Gericht: Drohbriefe gehen gar nicht
Richter bestätigte Einspruch der Abgeordneten Azize Tank gegen rechtsextreme NPD-Hetze
»Hier ist die Grenze überschritten, hier muss Schluss sein«, kommentierte gleich zu Beginn der gestrigen Gerichtsverhandlung der Vorsitzende Richter die verbale Attacke jenes Herrn Jan Sturm, der sich von seiner Berliner NPD den Titel »Heimführungsbeauftragter« verleihen ließ. Der »Beauftragte« hatte vor der letzten Bundestagswahl Drohbriefe an die Privatadressen verschiedener Kandidaten gesandt. Darin fordert der Neonazi Politiker von Linkspartei, Grünen oder Piraten auf, das Land zu verlassen und in ihre angebliche Heimat zurückzukehren. Geschickt formuliert werden Begriffe wie »Deportation« vermieden. Abgebildet ist ein »fliegender Teppich« mit Figuren, die dem Ausländerklischee entsprechen, beigelegt ein fiktives Rückflugticket. Grüne und LINKE erstatteten Mitte September 2013 bei der Berliner Staatsanwaltschaft Strafanzeige gegen die NPD.
Azize Tank, jetzt Abgeordnete für die LINKE im Bundestag, zuvor Migrationsbeauftragte von Charlottenburg Wilmersdorf, fühlte sich von dem Schreiben direkt angegriffen und rassistisch diskriminiert, und zog deswegen vor Gericht. Am Dienstag nun wertete die 27. Zivilkammer des Landgerichts das NPD-Pamphlet als Verletzung des Persönlichkeitsrechts der Bundestagsabgeordneten. Das Gericht erklärte allerdings nicht grundsätzlich den Brief als Nazi-Hetze für illegal. »Man darf in diesem Land die dümmsten Sachen vertreten«, meinte der Richter. Vieles sei hierzulande durch die Meinungsfreiheit gedeckt, doch Briefe direkt an Personen zu schicken und sie zu bedrohen, gehe gar nicht.

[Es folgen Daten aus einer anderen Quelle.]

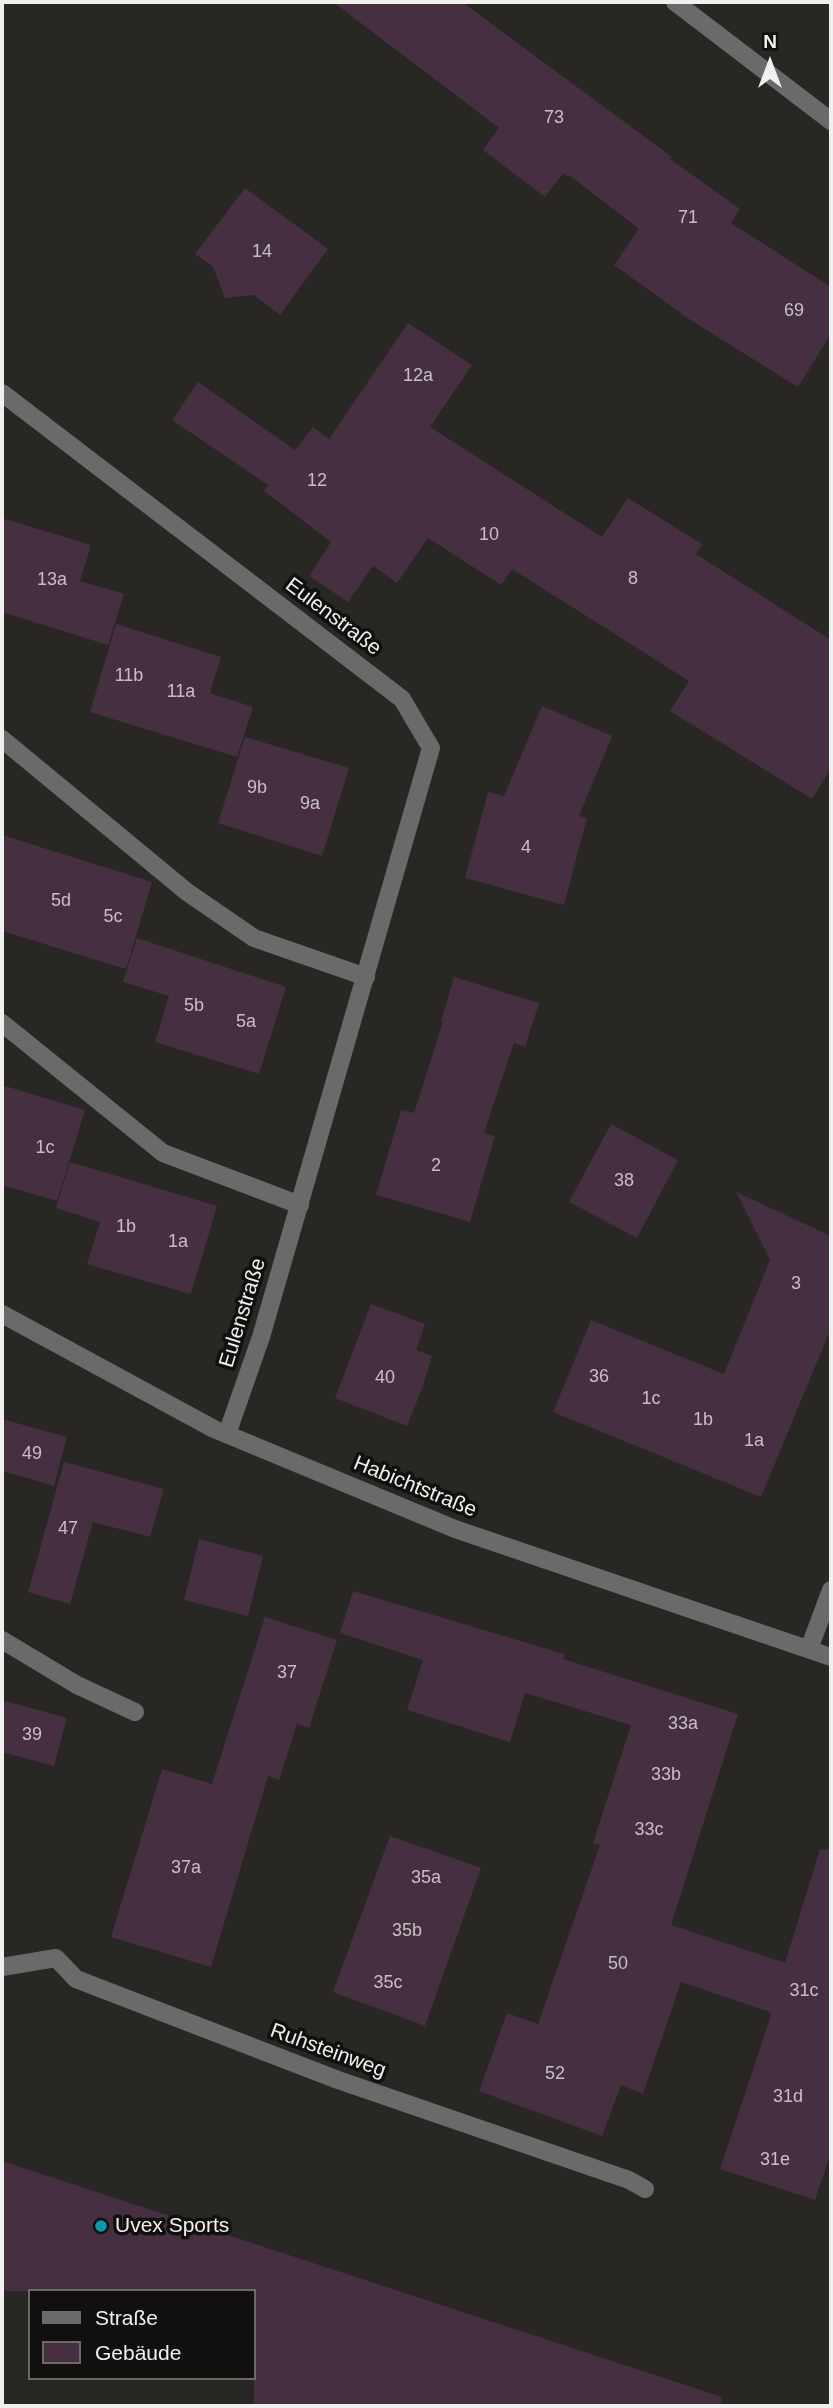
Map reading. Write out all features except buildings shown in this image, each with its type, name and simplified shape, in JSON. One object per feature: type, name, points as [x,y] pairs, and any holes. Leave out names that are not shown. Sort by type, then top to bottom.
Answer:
[{"type":"street","points":[[675,2],[831,121]]},
{"type":"street","name":"Eulenstraße","points":[[2,393],[402,699],[431,748],[261,1337],[227,1434]]},
{"type":"street","points":[[2,739],[187,892],[254,938],[366,977]]},
{"type":"street","points":[[2,1023],[163,1153],[300,1205]]},
{"type":"street","name":"Habichtstraße","points":[[2,1314],[227,1434],[455,1530],[831,1657]]},
{"type":"street","points":[[809,1649],[831,1590]]},
{"type":"street","points":[[2,1640],[77,1685],[135,1712]]},
{"type":"street","name":"Ruhsteinweg","points":[[2,1968],[56,1958],[76,1979],[338,2080],[629,2180],[645,2189]]},
{"type":"place","name":"Uvex Sports","points":[[101,2226]]}]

Der NPD-Anwalt versuchte nicht, große Gegenwehr zu leisten. Sein Mandant war der Verhandlung wegen offensichtlicher Erfolglosigkeit ferngeblieben, so musste sein Rechtsanwalt wenigstens das Gesicht wahren. Die Politikerin sei ja nicht irgendeine Bürgerin, sondern sehr engagiert für Integration und Multikulti, argumentierte er. Deshalb müsse sie solche Briefe auch aushalten. Die Zeit vor der Bundestagswahl sei nun mal eine besondere Situation.
Doch er wisse ja, wie »die Kammer tickt«, deshalb sei ihm schon klar gewesen, dass das Gericht gegen die NPD entscheiden werde. Seine Hoffnung bleibt, dass das Bundesverfassungsgericht den Fall anders sieht und im Namen der Meinungsfreiheit zugunsten der NPD entscheidet. Das kann aber noch Jahre dauern. Für das Berliner Gericht war es jedoch ein klarer Fall von Bedrohung. Es verwarf den NPD-Widerspruch gegen eine einstweilige Verfügung des Landgerichts vom 8. Oktober letzten Jahres.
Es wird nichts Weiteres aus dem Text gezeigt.